Shorten the paragraph in the Trinity essay that begins "With an average degree under my belt," keeping its main facts.

* GIVEN PASSAGE *

+++++

Treason in Trinity

—or when good intentions go bad…


 

It was meant to be a year of pure unadulterated study; a year of intellectual challenge and mental cultivation; a year of beret-wearing and academic debate about Foucault over espresso….For in the academic year 2002-03 I was abandoning my west of Ireland ways and going to Trinity.

 

My years in UCG as a carefree Arts student were spent chiefly in the fine bars and hostelries of Galway: the Warwick, Cuba, the Cellar, the College Bar, Red Square and Forster Court all hold happy memories for me.  And how could I go to lectures anyway? There was always a debate to prepare, an event to advertise, a radio show to co-ordinate, an article to write…how was I supposed to focus on the post-modern novel or Balkan history when I had all that to do? 

 

With an average degree under my belt I took a year out.  The only reading I did was of crossword clues and the TV listings, and after several months my brain was in need of electro-shock therapy just to remember people’s names.  It was time for me to challenge my mind and so I chose to leave the safe and happy haven of UCG for foreign parts to do my masters.  In Trinity I wouldn’t be distracted by debates, plays or parties.  I wouldn’t have to organise anything.  I would focus strongly and singularly on my studies…and of course I’d get to wear that beret and chat up cute intellectual guys with goatees over coffee.

+++++

* DATASET EXCERPTS *
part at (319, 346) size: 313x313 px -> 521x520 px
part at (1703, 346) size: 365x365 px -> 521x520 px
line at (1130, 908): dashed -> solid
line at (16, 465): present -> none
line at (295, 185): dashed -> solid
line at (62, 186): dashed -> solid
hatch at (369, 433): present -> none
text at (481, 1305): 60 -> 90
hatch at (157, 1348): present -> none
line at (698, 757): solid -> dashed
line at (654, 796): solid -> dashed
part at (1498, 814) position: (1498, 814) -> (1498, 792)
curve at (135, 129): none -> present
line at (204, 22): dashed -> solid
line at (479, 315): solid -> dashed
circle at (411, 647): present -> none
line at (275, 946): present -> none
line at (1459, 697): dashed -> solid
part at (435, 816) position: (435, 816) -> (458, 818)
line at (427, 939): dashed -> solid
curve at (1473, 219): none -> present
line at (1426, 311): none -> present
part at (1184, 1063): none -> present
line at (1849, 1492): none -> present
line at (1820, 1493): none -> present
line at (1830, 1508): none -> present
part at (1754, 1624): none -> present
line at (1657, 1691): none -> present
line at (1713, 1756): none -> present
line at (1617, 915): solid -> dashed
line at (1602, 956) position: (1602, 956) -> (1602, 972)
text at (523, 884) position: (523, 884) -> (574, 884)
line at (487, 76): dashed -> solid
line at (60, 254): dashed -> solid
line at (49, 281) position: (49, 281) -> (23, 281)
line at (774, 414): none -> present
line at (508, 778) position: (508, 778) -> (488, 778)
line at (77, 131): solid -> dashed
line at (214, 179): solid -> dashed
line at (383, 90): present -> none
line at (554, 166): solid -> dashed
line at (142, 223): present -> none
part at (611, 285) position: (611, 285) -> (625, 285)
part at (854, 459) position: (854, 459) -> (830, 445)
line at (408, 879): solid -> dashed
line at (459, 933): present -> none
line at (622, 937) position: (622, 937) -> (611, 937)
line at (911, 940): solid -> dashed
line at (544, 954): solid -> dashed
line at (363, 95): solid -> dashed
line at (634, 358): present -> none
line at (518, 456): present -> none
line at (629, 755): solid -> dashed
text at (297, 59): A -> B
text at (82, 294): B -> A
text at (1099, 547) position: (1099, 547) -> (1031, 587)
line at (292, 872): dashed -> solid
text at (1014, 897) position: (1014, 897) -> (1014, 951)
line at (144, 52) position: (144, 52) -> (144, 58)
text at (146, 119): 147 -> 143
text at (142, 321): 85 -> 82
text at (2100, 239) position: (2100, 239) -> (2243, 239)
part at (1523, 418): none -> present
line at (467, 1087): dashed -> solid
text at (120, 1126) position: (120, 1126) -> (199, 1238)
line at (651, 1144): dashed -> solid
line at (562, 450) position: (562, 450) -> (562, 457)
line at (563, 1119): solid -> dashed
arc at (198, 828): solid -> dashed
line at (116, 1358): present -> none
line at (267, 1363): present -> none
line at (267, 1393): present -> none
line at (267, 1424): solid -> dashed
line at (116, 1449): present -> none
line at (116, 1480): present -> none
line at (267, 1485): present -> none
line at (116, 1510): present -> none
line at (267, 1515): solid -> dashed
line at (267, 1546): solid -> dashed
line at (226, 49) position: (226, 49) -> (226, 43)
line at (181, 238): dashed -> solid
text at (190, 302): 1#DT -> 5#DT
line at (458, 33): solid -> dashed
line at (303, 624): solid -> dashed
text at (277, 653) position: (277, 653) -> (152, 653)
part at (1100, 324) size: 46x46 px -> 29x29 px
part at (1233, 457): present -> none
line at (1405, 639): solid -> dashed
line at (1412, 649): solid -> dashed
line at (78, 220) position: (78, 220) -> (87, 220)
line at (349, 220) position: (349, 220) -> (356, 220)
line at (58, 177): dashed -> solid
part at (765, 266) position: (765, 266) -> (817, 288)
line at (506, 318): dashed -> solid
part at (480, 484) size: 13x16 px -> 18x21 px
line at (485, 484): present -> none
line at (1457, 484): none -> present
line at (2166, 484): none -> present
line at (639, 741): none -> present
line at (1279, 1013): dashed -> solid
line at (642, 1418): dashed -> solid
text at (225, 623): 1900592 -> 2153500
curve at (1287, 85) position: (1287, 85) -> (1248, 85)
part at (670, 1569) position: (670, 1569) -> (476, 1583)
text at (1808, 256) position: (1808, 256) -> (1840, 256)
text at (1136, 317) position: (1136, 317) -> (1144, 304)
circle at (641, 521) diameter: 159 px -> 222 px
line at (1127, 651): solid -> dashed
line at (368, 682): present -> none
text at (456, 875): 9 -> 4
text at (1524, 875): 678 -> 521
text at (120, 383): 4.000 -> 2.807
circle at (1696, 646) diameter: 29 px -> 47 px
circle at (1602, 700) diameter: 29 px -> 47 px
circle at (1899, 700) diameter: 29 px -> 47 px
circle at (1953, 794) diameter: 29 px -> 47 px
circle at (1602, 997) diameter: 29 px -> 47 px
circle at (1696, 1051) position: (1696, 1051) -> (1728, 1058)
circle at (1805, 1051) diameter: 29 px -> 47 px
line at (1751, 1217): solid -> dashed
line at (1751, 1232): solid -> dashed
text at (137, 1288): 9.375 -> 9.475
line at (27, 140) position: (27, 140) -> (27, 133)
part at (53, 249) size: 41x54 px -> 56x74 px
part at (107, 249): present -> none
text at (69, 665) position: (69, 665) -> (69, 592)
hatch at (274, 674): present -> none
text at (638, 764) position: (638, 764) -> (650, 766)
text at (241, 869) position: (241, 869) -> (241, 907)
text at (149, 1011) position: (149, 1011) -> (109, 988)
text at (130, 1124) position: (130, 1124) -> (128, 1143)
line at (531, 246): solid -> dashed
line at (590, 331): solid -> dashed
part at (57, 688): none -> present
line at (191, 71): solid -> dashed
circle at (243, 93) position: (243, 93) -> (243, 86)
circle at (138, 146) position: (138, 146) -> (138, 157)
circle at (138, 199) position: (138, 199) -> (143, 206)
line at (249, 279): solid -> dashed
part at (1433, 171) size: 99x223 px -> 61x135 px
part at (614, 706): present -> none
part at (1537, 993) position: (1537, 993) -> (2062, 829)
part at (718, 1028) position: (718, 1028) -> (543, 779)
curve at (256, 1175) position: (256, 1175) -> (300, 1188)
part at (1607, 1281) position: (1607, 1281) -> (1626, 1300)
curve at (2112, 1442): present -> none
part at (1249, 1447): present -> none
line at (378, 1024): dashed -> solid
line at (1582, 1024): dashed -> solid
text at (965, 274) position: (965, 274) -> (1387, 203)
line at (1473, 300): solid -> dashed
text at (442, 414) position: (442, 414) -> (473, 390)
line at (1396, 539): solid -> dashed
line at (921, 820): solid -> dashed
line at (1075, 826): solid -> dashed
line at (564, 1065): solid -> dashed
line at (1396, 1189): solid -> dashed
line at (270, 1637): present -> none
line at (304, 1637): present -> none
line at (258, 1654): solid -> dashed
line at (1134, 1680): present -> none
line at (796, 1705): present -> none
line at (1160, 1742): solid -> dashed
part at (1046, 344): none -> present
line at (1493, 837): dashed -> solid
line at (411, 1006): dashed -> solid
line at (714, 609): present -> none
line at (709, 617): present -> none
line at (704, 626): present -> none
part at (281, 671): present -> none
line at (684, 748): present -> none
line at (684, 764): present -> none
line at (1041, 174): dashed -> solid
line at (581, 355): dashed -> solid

+++++

* ANSWER SPACE *
After earning an average degree, I took a year out and read nothing but crossword clues and TV listings, until after several months I could barely remember people's names. To challenge my mind, I left the safe haven of UCG to do my masters at Trinity. There I would avoid debates, plays, parties and organizing and focus only on my studies, while also wearing a beret and chatting up cute intellectual guys with goatees over coffee.